╭─ TEXT SEGMENT
Personal information
- Full name: Karolina Kochaniak-Sala
- Born: 5 July 1995 (age 30) Szczecin, Poland
- Nationality: Polish
- Height: 1.75 m (5 ft 9 in)
- Playing position: Centre back

Club information
- Current club: MKS Zagłębie Lubin
- Number: 47

Senior clubs
- Years: Team
- 0000–2019: Pogoń Baltica Szczecin
- 2019–2020: MKS Lublin
- 2020–: Zagłębie Lubin

National team ^{1}
- Years: Team / Apps / (Gls)
- 2018–: Poland / 56 / (122)

= Karolina Kochaniak =

Polish handball player (born 1995)

Karolina Kochaniak (born 5 July 1995) is a Polish handball player for MKS Zagłębie Lubin and the Polish national team.

== National team ==
She participated at the 2018, 2020 and 2022 European Championships

She also represented Poland at the 2023 World Championship, where Poland finished 16th.

== Club career ==
Kochaniak-Sala played until 2019 for Pogoń Baltica Szczecin. In 2019 she joined MKS Lublin, where she won the 2020 Polish Championship. In 2020 She joined local rivals Zagłębie Lubin. Here she won the Polish Chapmionship 5 years in a row from 2021 to 2025.
╰─
[EXERCISES]:
A: According to the article on Karolina Kochaniak, how are her Polish Championship titles divided between her clubs? Answer in one to three sentences.
B: Transcribe the article on Karolina Kochaniak word for word, from "Polish handball player (born" up to and including "Polish national team.".
None of these rows is needed for the work here.
╭─ EXTRACTED ENTRIES
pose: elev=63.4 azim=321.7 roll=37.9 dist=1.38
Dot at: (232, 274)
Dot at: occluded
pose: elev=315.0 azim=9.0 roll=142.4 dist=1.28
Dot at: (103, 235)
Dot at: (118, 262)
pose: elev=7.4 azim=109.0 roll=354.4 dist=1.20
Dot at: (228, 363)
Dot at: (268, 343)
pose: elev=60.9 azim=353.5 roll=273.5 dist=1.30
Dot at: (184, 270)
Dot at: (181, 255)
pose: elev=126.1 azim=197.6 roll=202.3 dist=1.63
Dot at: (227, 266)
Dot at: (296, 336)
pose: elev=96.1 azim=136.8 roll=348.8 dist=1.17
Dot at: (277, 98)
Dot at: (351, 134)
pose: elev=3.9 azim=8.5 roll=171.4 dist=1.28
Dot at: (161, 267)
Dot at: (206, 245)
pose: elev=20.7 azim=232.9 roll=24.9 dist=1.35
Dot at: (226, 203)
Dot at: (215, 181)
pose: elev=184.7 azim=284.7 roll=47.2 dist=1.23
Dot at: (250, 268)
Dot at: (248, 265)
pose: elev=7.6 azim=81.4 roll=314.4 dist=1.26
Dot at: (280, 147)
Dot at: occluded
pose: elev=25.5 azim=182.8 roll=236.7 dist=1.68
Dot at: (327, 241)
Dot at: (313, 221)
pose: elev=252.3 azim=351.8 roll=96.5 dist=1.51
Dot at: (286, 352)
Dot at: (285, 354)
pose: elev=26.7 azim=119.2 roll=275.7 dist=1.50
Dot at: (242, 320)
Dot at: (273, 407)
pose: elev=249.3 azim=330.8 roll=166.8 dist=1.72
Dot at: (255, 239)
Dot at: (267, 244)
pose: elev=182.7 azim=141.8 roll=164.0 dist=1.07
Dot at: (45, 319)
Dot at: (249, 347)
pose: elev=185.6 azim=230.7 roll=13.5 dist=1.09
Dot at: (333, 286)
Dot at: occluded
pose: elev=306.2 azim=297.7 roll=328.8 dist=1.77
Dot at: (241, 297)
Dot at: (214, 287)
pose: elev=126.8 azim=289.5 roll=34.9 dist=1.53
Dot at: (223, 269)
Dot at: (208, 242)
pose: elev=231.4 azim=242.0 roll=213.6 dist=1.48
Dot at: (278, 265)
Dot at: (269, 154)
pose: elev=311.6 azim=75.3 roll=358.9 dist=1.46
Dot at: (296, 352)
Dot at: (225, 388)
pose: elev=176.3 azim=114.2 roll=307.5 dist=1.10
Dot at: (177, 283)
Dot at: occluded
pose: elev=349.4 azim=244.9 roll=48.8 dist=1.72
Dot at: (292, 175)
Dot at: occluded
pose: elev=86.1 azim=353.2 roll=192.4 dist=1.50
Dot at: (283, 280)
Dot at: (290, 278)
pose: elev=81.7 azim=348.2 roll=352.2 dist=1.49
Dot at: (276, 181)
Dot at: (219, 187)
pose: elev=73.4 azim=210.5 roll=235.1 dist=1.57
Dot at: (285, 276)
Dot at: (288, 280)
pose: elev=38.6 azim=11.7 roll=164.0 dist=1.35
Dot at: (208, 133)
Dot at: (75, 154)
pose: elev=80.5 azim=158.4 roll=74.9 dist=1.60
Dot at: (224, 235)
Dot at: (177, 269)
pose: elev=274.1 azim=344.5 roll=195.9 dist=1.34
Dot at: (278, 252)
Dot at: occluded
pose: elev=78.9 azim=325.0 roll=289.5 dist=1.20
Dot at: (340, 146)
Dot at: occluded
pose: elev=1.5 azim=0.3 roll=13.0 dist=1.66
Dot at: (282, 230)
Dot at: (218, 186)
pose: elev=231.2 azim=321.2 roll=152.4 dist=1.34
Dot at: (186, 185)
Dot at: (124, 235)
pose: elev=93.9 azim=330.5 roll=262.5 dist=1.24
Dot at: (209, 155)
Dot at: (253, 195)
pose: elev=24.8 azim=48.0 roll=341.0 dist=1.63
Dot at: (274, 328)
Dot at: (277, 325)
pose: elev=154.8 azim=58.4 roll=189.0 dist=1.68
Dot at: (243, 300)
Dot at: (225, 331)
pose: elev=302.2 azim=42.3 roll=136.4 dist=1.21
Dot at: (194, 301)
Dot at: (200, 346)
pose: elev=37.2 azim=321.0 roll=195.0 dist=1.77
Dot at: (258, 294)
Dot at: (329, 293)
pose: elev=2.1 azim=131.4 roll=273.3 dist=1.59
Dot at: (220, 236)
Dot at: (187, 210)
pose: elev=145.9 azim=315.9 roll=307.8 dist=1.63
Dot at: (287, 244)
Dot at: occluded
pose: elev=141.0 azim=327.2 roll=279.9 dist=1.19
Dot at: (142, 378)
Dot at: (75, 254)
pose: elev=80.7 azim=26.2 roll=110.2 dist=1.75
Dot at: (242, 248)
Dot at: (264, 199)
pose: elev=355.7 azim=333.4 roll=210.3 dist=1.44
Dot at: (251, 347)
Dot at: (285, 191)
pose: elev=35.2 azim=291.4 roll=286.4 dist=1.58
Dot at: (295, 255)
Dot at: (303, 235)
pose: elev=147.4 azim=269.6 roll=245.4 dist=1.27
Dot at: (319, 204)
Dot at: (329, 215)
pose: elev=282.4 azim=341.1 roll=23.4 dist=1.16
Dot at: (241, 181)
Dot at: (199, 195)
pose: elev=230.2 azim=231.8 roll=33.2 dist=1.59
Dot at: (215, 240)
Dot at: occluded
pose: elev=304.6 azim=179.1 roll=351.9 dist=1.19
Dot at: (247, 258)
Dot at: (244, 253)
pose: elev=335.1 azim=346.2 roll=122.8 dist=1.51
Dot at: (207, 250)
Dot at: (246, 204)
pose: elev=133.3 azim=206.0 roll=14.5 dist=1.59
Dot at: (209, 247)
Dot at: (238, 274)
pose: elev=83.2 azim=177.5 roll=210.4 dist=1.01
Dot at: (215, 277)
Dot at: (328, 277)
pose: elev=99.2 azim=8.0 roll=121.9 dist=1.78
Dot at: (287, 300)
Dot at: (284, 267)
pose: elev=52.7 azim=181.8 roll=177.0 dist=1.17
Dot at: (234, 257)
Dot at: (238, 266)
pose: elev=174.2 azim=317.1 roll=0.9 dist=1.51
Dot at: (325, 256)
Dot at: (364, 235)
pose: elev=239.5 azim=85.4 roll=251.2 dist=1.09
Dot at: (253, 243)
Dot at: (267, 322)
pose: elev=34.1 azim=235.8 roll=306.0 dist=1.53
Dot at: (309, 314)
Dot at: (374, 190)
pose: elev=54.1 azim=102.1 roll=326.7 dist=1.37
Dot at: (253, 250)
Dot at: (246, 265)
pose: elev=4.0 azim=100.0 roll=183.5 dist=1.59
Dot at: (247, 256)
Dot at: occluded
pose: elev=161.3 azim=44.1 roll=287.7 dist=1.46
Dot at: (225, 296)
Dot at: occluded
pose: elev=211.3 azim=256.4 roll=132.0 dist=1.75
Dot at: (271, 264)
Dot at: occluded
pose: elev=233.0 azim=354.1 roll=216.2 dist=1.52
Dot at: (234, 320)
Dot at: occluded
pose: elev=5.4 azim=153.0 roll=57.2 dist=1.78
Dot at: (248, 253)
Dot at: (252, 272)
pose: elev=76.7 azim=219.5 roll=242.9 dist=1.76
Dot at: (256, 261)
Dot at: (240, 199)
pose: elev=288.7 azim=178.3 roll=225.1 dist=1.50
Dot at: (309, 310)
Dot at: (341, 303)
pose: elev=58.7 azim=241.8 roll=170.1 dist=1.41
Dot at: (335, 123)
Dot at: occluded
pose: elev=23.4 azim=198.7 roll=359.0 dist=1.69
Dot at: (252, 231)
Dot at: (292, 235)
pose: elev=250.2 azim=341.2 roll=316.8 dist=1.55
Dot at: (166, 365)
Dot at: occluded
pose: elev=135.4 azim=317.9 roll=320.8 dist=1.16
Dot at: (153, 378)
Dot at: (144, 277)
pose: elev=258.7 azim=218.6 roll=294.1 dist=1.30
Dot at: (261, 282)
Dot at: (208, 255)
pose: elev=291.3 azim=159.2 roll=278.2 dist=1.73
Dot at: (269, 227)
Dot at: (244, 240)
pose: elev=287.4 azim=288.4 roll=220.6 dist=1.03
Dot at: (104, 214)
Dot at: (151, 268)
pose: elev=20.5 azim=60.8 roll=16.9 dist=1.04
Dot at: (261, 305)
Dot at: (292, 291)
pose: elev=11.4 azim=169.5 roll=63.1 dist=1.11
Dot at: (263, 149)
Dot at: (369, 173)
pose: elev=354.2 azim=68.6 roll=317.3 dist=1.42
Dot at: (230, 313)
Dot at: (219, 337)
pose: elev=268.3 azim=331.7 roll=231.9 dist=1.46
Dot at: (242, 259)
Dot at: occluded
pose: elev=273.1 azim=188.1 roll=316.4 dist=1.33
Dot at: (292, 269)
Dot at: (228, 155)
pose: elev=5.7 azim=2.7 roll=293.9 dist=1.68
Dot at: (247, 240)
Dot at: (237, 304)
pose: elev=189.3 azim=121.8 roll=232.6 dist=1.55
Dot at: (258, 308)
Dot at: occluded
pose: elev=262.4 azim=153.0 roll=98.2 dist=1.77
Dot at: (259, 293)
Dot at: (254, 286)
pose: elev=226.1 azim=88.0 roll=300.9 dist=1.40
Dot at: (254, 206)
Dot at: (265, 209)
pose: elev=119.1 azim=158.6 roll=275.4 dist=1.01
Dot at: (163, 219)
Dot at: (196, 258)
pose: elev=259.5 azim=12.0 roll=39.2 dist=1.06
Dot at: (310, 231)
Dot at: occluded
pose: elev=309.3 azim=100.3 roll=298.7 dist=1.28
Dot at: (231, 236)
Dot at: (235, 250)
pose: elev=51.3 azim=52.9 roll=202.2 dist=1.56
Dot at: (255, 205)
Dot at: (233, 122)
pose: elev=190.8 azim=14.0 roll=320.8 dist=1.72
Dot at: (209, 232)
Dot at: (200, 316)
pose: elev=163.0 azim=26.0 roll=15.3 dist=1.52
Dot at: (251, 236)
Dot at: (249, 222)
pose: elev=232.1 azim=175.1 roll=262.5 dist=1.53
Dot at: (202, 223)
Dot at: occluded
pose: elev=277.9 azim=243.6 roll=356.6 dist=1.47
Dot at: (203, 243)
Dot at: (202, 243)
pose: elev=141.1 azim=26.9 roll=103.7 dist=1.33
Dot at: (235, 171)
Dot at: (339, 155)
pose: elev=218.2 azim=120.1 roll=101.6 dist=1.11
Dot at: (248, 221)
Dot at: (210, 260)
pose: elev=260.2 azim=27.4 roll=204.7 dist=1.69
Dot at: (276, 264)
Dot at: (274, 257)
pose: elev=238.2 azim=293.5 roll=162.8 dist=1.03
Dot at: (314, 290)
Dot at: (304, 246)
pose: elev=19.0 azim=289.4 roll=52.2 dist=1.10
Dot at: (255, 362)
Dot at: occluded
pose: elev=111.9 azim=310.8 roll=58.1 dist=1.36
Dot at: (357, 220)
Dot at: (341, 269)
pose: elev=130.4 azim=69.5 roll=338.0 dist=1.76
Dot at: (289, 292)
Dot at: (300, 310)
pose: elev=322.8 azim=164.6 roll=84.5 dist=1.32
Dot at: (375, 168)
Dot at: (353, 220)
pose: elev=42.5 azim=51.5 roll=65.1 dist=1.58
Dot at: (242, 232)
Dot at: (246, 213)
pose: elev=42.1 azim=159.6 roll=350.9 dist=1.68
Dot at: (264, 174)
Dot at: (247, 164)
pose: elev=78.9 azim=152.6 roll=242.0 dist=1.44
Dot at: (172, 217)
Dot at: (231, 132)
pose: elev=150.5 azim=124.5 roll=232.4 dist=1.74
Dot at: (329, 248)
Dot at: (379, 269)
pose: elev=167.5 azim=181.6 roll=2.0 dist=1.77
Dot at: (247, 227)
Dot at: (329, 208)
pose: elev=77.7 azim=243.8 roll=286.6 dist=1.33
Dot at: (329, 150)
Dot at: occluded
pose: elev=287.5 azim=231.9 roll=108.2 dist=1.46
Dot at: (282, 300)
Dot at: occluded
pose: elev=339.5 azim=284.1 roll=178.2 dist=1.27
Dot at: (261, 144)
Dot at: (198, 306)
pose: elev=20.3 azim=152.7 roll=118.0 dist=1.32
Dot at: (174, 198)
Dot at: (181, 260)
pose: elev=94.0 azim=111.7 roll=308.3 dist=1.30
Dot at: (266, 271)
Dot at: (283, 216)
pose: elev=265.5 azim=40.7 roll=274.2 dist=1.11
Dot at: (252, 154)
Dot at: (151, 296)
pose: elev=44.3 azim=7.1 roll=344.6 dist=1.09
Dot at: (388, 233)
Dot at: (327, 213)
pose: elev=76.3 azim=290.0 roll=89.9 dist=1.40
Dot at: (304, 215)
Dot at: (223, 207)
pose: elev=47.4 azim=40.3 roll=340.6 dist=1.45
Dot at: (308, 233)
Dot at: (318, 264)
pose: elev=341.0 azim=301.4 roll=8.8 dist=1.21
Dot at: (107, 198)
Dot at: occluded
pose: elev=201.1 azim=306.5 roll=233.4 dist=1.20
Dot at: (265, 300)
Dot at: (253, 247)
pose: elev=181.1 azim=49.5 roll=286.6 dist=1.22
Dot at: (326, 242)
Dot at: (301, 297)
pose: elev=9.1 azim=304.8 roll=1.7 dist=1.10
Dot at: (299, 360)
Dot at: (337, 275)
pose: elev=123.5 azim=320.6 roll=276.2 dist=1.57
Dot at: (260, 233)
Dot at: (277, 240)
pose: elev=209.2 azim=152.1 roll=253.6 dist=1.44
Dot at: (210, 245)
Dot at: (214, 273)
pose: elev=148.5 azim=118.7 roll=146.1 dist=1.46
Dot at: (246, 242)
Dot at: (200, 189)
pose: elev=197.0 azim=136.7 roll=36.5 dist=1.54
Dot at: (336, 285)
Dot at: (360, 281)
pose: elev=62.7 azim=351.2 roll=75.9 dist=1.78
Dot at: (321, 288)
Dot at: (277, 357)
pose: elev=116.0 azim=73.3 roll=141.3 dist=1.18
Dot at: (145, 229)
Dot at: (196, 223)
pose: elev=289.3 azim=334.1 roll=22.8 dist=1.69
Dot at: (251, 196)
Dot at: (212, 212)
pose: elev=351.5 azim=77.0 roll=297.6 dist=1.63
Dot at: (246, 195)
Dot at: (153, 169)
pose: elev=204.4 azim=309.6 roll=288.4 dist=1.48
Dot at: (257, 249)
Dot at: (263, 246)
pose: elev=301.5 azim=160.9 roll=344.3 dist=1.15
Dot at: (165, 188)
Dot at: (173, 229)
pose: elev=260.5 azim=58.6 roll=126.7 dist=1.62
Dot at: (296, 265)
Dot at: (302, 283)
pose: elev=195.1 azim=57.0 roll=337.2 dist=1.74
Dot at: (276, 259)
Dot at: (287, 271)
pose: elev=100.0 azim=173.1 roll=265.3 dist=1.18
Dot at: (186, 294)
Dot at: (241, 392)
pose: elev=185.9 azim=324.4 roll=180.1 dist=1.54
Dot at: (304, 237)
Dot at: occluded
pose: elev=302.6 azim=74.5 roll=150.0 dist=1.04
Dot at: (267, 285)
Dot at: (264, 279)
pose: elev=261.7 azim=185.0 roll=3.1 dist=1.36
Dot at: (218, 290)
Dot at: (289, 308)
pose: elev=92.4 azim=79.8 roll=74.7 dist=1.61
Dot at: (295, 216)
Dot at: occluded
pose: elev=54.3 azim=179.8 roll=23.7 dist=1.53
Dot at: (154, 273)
╰─
[SOLUTIONS BELOW]:
A: She won the 2020 Polish Championship with MKS Lublin. After joining Zagłębie Lubin in 2020, she won the Polish Championship five years in a row, from 2021 to 2025.

B:
Polish handball player (born 1995)

Karolina Kochaniak (born 5 July 1995) is a Polish handball player for MKS Zagłębie Lubin and the Polish national team.